Records from a collection:
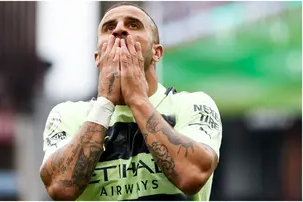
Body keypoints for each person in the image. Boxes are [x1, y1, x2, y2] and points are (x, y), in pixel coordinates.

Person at [39, 2, 222, 201]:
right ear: (98, 57)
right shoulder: (68, 115)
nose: (119, 30)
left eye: (133, 25)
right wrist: (105, 103)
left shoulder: (192, 105)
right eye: (109, 28)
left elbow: (192, 176)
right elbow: (59, 188)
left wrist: (137, 99)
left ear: (156, 52)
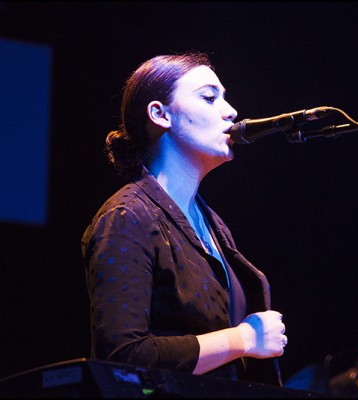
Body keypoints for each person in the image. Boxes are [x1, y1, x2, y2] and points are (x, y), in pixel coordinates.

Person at [81, 52, 287, 387]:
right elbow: (122, 357)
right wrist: (242, 340)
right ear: (160, 114)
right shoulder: (127, 217)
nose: (231, 110)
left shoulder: (213, 225)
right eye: (209, 97)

__Assignment__
Please set down every record exactly as it appears, leaving out the pictures.

__Task solution__
Body keypoints for each person in the image. Boxes are [x1, y1, x2, y2] and points are (x, y), in pixel coordinates.

Person at [39, 2, 222, 201]:
right ear: (98, 57)
right shoulder: (68, 115)
nose: (119, 30)
left eye: (133, 25)
right wrist: (105, 103)
left shoulder: (192, 105)
right eye: (109, 28)
left elbow: (192, 176)
right elbow: (59, 188)
left wrist: (137, 99)
left ear: (156, 52)
Body keypoints for each person in the image. Boxes are [x1, y1, x2, y2] and points are (x, y), in pixel coordinates.

Person at [81, 52, 287, 387]:
right elbow: (122, 357)
right wrist: (242, 340)
right ear: (160, 114)
right shoulder: (127, 217)
nose: (231, 110)
left shoulder: (213, 225)
right eye: (209, 97)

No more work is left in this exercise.